[DATASET ENTRIES — start]
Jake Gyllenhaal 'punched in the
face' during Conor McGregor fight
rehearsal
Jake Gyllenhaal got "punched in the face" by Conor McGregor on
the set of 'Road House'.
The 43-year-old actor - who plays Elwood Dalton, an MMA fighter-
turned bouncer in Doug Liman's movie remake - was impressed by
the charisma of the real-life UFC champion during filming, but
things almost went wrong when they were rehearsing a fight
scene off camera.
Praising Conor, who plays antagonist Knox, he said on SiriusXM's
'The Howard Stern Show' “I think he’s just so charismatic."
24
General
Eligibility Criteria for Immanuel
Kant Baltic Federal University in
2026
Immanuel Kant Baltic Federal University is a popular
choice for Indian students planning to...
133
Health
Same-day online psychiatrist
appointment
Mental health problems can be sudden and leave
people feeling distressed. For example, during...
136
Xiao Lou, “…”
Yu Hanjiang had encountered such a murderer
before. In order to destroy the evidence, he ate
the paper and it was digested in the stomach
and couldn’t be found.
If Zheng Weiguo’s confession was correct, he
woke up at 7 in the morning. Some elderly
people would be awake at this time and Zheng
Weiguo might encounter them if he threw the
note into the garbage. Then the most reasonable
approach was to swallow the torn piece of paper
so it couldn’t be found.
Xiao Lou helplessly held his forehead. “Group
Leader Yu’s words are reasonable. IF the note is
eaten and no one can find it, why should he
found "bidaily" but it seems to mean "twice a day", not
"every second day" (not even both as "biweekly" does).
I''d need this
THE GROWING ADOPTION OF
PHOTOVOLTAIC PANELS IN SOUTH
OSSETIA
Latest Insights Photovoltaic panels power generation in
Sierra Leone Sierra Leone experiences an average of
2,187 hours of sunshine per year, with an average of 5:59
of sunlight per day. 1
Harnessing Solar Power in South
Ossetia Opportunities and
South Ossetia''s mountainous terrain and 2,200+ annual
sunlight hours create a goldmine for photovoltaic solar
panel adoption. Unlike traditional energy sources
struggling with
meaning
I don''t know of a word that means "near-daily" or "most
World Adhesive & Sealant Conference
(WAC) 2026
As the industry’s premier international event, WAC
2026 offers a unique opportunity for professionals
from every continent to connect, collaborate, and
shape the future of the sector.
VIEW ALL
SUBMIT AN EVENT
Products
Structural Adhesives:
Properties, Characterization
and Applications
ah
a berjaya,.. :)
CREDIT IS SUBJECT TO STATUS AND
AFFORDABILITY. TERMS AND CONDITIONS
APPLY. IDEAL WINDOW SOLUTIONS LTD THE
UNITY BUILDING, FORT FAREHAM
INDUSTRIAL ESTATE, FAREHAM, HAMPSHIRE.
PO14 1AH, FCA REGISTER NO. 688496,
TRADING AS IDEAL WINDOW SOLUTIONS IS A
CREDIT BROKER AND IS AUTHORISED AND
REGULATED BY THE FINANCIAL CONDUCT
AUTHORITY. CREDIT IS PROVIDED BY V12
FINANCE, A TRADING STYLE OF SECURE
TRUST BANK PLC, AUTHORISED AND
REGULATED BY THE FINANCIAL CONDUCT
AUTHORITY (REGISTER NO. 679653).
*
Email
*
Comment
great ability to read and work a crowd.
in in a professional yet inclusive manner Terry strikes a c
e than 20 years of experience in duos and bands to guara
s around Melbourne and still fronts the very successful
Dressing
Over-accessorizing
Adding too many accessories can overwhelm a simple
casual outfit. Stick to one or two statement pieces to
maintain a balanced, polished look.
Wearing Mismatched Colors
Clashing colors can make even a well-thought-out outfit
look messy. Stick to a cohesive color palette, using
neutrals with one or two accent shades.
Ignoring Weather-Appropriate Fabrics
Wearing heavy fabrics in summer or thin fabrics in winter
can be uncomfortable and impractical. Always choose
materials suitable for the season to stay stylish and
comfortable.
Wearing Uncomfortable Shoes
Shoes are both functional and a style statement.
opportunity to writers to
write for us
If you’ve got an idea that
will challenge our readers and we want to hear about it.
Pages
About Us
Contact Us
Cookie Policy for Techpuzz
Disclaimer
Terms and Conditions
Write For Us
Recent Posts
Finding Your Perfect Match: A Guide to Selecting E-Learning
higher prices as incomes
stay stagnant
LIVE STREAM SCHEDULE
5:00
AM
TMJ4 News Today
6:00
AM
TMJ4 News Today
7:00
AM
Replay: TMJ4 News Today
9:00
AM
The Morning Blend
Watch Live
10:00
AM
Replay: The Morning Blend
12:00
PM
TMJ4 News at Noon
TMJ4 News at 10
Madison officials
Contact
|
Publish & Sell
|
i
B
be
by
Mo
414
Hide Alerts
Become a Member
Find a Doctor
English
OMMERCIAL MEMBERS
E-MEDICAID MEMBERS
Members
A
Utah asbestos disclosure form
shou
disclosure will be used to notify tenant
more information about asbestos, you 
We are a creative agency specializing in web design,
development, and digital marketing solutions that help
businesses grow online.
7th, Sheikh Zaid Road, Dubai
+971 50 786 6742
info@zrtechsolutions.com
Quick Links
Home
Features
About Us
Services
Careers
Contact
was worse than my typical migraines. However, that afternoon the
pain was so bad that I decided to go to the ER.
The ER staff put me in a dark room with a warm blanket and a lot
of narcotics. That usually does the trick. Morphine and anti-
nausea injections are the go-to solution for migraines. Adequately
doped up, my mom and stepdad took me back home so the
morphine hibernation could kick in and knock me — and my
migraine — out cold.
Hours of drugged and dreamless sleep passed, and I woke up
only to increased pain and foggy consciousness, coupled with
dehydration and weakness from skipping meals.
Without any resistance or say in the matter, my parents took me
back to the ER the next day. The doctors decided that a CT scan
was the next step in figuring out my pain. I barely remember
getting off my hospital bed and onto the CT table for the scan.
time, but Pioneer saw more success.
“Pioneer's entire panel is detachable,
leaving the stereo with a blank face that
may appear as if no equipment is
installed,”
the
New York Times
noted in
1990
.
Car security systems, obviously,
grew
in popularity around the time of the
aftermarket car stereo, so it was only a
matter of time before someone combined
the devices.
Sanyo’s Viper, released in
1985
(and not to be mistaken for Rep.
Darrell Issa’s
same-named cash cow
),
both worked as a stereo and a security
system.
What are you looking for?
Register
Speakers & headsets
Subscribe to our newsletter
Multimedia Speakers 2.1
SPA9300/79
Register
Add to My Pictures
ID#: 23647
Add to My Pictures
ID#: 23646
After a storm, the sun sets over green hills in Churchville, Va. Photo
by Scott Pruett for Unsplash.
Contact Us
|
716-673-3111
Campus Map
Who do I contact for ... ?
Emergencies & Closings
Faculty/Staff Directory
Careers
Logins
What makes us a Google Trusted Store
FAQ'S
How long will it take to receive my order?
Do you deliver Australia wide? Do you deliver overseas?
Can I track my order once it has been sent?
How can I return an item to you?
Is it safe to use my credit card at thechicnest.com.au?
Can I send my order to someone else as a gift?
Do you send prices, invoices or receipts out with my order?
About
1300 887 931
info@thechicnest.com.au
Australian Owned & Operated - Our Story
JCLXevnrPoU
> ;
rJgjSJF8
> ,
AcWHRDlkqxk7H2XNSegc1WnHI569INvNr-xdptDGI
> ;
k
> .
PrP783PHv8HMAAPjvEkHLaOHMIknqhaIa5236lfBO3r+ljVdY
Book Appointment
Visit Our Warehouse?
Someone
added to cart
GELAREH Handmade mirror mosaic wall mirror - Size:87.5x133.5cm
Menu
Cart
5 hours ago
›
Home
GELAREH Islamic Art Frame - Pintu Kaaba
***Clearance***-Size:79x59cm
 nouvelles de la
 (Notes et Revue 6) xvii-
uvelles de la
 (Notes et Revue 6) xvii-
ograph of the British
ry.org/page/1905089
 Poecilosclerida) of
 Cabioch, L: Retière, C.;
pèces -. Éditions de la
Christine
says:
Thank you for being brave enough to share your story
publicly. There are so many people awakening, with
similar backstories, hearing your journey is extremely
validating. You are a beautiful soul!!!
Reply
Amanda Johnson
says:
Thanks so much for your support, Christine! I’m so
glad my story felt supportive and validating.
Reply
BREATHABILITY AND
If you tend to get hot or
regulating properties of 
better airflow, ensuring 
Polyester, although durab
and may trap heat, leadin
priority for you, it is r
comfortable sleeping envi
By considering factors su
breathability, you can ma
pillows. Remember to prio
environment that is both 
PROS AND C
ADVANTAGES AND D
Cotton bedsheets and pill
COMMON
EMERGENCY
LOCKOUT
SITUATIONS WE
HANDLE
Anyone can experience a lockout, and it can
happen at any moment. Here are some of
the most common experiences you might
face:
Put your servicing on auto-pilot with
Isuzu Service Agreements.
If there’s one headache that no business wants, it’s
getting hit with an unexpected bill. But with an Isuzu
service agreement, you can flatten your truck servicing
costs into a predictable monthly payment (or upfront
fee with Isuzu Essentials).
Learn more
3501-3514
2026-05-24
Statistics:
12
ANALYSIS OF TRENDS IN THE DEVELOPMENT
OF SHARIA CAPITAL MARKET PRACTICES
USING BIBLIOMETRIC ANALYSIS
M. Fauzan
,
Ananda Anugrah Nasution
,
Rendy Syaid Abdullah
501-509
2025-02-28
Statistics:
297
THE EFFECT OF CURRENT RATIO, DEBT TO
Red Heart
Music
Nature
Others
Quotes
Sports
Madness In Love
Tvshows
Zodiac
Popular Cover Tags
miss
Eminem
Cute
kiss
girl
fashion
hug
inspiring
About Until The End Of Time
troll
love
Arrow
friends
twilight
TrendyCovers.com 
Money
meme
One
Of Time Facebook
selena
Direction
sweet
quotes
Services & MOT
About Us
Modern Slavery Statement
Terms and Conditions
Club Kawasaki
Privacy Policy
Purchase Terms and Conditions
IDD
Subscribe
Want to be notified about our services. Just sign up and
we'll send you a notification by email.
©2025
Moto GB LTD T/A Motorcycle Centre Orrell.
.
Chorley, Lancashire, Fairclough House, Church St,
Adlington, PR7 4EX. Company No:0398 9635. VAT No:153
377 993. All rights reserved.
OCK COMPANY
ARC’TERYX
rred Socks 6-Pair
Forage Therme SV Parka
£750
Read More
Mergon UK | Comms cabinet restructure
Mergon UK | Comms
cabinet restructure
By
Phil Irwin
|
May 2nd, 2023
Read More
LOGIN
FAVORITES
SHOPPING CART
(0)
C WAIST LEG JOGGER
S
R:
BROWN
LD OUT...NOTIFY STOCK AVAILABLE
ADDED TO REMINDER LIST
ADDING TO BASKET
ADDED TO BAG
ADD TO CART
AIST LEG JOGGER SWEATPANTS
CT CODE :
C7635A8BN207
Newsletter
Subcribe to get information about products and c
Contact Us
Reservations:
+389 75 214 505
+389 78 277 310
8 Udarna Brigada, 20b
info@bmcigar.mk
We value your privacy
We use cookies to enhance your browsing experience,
[DATASET ENTRIES — finish]
### TASK TO CARRY OUT
Only lines that include "Gyllenhaal" belong in the answer; copy all of them from the listing.

### ANSWER TO THE EXERCISE
Jake Gyllenhaal 'punched in the
Jake Gyllenhaal got "punched in the face" by Conor McGregor on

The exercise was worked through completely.